Subspace Learning and Feature Selection via Orthogonal Mapping

Abstract

A plethora of dimensionality reduction (DR) techniques, stemming from statistics, machine learning, or graph theory, has been developed. Their ultimate objective is to eliminate data redundancy without a significant information loss. A general formulation, known as graph embedding, offers a unified framework for describing several well-known DR algorithms. In this paper, the inclusion of several DR algorithms within this unified framework is demonstrated. The enforcement of orthogonality to the projection matrix within this framework is proven to be of vital importance, since Orthogonal Neighborhood Preserving Projections, Orthogonal Locality Preserving Projections, Orthogonal Isometric Projection, Orthogonal Linear Discriminant Analysis, and Orthogonal Local Tangent Space Alignment algorithms outperform their non-orthogonal counterparts, e.g., Neighborhood Preserving Embedding, Locality Preserving Projections, Isometric Mapping, Linear Discriminant Analysis, and Local Tangent Space Alignment.
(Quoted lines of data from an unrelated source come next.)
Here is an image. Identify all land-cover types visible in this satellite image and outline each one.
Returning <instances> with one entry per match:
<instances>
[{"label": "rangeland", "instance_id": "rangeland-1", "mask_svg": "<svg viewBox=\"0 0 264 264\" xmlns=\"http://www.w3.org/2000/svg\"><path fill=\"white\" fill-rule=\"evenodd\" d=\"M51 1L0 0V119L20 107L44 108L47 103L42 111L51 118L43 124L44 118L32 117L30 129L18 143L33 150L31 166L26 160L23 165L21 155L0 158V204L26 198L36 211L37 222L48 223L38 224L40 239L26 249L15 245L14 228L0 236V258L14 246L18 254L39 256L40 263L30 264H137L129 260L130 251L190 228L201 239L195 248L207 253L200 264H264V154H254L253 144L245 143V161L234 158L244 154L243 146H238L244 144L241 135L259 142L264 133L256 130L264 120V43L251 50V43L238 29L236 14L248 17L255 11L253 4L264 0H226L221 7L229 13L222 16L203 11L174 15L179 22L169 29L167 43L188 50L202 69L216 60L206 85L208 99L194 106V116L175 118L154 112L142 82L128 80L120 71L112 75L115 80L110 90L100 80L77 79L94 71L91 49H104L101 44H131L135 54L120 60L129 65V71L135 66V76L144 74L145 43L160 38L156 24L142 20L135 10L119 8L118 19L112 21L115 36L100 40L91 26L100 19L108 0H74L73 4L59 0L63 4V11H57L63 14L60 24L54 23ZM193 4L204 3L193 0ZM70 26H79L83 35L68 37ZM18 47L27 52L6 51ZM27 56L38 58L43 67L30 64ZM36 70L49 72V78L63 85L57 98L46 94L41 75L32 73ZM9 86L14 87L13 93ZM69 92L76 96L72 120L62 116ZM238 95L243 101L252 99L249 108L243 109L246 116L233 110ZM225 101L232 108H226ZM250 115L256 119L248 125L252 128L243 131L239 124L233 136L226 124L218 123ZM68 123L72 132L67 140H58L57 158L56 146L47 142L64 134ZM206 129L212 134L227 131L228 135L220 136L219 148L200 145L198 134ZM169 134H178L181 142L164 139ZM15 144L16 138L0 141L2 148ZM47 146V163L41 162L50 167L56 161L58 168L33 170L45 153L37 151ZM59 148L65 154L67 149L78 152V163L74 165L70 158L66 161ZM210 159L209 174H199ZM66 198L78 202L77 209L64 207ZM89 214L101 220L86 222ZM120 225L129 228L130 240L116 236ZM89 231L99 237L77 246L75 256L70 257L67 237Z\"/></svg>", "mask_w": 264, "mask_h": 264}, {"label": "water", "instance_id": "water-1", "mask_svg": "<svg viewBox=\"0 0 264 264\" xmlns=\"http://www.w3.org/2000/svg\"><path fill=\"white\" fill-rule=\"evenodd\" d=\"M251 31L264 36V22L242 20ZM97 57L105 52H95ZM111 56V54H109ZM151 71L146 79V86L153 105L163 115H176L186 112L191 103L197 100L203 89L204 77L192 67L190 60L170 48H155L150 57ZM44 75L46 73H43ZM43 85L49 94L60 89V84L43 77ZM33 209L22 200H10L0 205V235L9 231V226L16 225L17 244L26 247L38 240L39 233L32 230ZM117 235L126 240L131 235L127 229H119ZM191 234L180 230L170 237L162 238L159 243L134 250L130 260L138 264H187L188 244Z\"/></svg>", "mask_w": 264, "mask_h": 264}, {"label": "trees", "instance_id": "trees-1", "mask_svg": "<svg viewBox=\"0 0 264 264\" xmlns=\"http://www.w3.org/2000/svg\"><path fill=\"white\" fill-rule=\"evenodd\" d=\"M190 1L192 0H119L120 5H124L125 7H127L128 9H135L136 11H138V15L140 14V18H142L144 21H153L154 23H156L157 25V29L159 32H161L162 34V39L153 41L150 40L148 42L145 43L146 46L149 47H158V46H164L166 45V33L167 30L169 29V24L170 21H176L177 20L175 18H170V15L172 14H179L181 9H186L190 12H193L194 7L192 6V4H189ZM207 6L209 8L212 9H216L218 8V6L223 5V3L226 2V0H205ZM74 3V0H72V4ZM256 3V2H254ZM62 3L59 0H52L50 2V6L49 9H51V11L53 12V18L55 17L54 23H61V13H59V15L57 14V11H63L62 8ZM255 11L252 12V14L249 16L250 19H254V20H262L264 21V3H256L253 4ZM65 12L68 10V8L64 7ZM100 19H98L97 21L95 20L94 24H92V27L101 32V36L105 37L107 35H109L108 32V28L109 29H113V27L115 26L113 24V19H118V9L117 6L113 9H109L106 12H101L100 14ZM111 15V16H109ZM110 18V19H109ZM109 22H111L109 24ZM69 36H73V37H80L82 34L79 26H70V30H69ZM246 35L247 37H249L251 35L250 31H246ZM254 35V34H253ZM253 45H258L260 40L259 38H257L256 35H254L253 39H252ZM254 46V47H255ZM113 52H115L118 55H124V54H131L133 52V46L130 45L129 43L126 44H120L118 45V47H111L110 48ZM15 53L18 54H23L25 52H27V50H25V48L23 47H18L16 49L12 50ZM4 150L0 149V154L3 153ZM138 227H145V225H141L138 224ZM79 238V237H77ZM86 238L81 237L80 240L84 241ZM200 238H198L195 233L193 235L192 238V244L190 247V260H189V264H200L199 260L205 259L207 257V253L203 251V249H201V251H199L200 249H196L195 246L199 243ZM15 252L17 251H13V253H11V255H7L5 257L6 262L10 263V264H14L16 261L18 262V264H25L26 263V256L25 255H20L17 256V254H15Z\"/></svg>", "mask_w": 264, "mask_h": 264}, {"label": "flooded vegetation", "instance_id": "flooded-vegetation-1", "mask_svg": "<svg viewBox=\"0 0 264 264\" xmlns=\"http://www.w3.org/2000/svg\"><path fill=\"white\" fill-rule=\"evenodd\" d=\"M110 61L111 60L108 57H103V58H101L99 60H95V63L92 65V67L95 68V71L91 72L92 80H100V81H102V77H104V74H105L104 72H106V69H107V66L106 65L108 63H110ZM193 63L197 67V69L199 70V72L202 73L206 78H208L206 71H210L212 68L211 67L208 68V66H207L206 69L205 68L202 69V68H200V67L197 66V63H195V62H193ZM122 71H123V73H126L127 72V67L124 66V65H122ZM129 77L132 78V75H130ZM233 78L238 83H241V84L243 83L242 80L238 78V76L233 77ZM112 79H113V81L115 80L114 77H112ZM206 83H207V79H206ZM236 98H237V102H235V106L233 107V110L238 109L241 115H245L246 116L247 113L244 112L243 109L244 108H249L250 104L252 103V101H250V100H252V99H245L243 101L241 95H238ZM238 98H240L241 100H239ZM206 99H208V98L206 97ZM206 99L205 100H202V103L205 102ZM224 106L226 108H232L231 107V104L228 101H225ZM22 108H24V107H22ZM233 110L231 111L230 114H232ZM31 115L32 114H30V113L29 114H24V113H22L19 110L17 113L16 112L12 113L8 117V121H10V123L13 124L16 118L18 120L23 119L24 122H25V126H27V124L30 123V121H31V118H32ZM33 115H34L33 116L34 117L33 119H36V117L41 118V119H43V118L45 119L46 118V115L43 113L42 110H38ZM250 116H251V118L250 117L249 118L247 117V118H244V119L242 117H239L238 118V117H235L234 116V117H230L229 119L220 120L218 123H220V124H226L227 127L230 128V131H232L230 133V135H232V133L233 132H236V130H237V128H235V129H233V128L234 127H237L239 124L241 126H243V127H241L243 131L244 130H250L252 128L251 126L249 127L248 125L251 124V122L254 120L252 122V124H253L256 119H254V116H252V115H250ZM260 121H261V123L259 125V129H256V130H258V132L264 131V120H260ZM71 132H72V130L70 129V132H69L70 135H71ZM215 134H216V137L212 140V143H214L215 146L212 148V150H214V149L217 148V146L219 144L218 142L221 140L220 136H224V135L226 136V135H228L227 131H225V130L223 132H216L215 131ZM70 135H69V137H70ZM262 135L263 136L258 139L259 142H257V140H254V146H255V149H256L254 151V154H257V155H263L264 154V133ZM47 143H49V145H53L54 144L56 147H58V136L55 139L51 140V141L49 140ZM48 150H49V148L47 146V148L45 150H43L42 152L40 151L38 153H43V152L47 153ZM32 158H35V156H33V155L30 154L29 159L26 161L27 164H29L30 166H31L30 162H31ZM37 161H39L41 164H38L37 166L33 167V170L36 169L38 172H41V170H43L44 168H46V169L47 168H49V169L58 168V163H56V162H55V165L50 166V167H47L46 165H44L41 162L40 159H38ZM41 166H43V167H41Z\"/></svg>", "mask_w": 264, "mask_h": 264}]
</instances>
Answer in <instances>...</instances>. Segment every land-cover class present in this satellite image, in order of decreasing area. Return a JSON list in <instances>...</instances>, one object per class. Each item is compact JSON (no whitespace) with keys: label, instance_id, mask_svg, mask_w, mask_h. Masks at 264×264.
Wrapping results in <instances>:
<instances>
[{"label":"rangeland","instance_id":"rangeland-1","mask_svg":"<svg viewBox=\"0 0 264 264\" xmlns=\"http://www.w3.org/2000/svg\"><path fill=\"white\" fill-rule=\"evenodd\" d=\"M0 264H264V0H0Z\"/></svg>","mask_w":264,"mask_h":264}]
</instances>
One may simultaneously also impose the $\ell _{2,1}$ norm regularization on the projection matrix, seeking for row-sparsity. This leads to the known Joint Feature Selection and Subspace Learning (JFSSL) framework. All DR algorithms are employed within JFSSL. It is proven that the use of orthogonal mapping algorithms within JFSSL against their non-orthogonal counterparts does not improve the recognition rate of NN classifier.